Sofort schleuderten diese Asche und Lava aus ihren Kratern. Es schien, als regnete es Felsbrocken vom Himmel.

Das Magma drückte sich mit rasender Geschwindigkeit nach oben und sprengte ganze Berggipfel weg.

Die gesamte Insel war in Bewegung. Giftige Dämpfe stiegen auf und brachten alle Waffen zur Explosion.

Auf jedem Fernseher auf der ganzen Welt sah man, was die Satellitenbilder zeigten. Es war ein Feuerwerk aus Zerstörungsmitteln, dass beide Weltkriege übertraf.

Alle Menschen sahen, was mit ihnen geschehen hätte können, wenn eine "Naturkatastrophe" es nicht verhindert hätte.

Noch am gleichen Tag, während die Vulkane noch immer Feuer spuckten, trafen sich alle Staatsoberhäupter, Monarchen, Diktatoren und Präsidenten, um zu unterschreiben, keine Waffen mehr herzustellen und alles Menschenmögliche zu tun, um den Frieden zu erhalten.

Und alles, was ich tun kann, ist hier zu sitzen und zu schreiben, dass ich Angst um meine Freunde hatte, die in anderen Ländern leben, dass ich Angst hatte, die Welt könnte sich in einen grauenhaften Klumpen Materie verwandeln, auf dem kein Leben existieren könnte. Ich weiß, was passiert ist, und es hat mich zum Nachdenken gebracht, denn mit dem Spruch: "Ist ja gerade noch mal gut gegangen" ist noch nichts vorbei. Deshalb schreibe ich jetzt auf, was ich weiß, damit es alle nachlesen können. Denn auch ich bin wie gebannt vor dem Fernseher gesessen, als die Zerstörung der Insel gezeigt wurde, als Lavaströme alles überflossen und der Aschenregen die Landschaft unter sich begrub, und alles dort alles zu einer grauen, toten, öden, abgestorbenen Wüstenlandschaft machte.

Hundert Meter Asche verwischten jegliche Spuren von Leben oder Tod.

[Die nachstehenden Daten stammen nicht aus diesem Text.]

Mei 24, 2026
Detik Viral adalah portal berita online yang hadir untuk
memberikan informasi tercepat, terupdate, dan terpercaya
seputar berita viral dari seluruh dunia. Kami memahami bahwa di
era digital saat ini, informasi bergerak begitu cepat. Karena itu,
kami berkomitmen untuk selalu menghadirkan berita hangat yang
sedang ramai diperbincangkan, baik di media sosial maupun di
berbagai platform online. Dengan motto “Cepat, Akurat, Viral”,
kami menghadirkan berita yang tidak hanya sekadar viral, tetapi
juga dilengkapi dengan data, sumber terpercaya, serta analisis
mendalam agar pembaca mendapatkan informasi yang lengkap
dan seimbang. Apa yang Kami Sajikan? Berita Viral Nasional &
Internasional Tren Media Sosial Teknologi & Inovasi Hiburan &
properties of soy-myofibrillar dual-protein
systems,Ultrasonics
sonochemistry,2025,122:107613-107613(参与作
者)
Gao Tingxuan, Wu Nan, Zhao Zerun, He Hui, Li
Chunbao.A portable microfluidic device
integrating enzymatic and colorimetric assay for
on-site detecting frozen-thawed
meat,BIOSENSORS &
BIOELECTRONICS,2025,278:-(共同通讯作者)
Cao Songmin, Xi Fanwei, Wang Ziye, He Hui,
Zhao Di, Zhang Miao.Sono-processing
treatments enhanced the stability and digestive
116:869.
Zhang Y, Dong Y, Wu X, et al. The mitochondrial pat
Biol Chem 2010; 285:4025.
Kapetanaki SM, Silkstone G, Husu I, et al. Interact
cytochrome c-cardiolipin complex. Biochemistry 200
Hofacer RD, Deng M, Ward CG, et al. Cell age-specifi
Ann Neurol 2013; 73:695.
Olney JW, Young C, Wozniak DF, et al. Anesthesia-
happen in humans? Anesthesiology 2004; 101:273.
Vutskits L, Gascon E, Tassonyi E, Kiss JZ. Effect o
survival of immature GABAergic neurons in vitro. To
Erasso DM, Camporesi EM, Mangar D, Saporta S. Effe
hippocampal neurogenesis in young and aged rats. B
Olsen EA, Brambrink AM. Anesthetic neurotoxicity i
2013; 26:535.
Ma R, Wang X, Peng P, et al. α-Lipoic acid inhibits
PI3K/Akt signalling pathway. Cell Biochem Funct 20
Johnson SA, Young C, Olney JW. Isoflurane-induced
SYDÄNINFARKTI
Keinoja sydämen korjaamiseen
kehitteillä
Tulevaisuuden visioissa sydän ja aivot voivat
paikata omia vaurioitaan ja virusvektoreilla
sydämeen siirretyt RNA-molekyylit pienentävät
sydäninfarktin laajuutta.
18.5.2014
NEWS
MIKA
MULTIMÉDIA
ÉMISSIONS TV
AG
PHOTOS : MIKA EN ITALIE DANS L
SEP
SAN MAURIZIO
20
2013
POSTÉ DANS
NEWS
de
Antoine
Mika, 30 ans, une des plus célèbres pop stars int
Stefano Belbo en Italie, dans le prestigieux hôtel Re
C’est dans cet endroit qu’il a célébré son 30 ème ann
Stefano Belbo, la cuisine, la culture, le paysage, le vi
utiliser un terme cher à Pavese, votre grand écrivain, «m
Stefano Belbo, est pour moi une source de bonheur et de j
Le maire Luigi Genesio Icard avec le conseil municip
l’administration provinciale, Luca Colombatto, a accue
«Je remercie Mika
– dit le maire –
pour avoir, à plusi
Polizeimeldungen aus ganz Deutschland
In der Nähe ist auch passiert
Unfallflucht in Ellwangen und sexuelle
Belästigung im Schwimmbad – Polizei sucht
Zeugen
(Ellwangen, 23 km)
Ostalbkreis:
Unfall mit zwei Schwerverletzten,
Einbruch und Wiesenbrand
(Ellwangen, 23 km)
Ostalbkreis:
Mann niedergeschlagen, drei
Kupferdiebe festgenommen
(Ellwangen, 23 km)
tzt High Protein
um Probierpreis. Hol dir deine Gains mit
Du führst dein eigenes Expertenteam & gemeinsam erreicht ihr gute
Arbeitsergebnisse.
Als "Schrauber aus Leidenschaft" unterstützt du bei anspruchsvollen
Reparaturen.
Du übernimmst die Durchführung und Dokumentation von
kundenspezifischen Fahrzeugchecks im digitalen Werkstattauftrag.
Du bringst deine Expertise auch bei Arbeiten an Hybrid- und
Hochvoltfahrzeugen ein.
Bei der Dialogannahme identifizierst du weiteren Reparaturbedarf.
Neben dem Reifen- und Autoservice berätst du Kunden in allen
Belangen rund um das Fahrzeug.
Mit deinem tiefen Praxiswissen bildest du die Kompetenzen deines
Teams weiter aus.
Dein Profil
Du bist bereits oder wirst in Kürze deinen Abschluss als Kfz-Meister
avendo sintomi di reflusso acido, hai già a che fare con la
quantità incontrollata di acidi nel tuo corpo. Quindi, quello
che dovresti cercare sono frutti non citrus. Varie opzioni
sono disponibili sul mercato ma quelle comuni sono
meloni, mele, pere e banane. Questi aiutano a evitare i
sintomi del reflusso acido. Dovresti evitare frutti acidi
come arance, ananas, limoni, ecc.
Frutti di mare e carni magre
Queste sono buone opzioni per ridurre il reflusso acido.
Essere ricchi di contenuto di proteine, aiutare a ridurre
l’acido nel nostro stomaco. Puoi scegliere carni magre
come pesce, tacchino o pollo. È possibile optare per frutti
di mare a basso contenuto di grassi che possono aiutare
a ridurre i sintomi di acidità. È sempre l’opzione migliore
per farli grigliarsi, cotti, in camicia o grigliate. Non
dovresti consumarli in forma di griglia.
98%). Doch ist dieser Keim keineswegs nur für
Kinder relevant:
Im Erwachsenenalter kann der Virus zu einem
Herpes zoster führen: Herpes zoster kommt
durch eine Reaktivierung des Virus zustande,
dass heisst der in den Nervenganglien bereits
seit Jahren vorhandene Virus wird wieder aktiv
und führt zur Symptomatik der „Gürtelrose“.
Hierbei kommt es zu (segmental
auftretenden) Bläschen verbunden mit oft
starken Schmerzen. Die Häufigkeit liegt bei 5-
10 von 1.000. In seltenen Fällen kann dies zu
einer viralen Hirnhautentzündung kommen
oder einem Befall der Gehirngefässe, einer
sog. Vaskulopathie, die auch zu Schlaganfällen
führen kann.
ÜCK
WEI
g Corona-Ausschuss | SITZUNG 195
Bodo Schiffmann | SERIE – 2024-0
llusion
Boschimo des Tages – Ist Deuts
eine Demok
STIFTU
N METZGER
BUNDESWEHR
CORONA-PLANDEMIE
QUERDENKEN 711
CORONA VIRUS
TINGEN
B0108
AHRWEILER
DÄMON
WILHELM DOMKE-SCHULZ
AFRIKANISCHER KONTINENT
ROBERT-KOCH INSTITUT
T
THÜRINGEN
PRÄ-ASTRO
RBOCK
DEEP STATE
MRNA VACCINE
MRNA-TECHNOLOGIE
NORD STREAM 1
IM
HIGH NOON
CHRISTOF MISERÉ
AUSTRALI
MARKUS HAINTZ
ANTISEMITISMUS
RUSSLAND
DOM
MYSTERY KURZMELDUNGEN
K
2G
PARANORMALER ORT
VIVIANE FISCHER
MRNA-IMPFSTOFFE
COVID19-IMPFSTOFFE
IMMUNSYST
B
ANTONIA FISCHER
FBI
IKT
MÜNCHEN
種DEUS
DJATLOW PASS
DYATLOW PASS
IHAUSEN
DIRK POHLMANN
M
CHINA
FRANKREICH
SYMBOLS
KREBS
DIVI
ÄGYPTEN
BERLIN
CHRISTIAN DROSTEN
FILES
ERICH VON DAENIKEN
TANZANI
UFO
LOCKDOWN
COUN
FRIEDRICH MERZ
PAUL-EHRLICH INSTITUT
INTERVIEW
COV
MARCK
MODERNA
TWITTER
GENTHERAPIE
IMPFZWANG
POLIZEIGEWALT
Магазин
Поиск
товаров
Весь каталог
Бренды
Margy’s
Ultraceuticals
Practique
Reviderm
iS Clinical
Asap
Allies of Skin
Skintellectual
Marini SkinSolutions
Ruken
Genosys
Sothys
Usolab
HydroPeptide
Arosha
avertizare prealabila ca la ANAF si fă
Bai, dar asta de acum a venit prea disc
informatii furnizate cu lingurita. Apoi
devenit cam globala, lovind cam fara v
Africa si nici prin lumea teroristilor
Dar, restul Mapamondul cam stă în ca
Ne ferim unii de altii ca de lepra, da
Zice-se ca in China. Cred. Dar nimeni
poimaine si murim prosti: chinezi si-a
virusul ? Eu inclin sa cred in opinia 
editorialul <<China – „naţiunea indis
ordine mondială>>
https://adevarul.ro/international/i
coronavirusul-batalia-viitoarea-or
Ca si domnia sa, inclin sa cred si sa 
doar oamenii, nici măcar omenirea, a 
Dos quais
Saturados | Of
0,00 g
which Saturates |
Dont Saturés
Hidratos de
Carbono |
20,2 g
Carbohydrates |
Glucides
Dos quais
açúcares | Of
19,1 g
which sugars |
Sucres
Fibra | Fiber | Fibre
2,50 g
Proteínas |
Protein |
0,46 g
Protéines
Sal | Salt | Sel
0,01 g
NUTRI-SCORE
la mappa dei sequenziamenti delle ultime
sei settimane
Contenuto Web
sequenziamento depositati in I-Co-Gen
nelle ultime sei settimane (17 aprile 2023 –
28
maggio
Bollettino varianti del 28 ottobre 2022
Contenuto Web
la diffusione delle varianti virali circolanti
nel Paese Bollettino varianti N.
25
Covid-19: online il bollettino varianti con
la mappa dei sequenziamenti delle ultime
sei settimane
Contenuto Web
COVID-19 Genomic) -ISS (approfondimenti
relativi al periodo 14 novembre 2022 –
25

In der Hölle blieb allen Wesen der Mund offen stehen. Warum, um Höllens Willen, hat Luzifer genau das Gegenteil von dem getan, wovon er immer geträumt hatte? Was ist mit ihm passiert? Haben ihn seine Eltern mal in ein Engelchen-Feriencamp geschickt? Ist er krank oder dreht er durch?

Man sah die Wut in seinen Augen. "Marsch in deinen Kochtopf!" schrie er Schlitzohr an.

Langsam und nachdenklich schlich er zur Tür, da drehte er sich noch einmal um und sagte leise: "Du hast sie gerettet", während dem Alten eine große Träne langsam über die Wange rollte, "Du hast sie alle gerettet."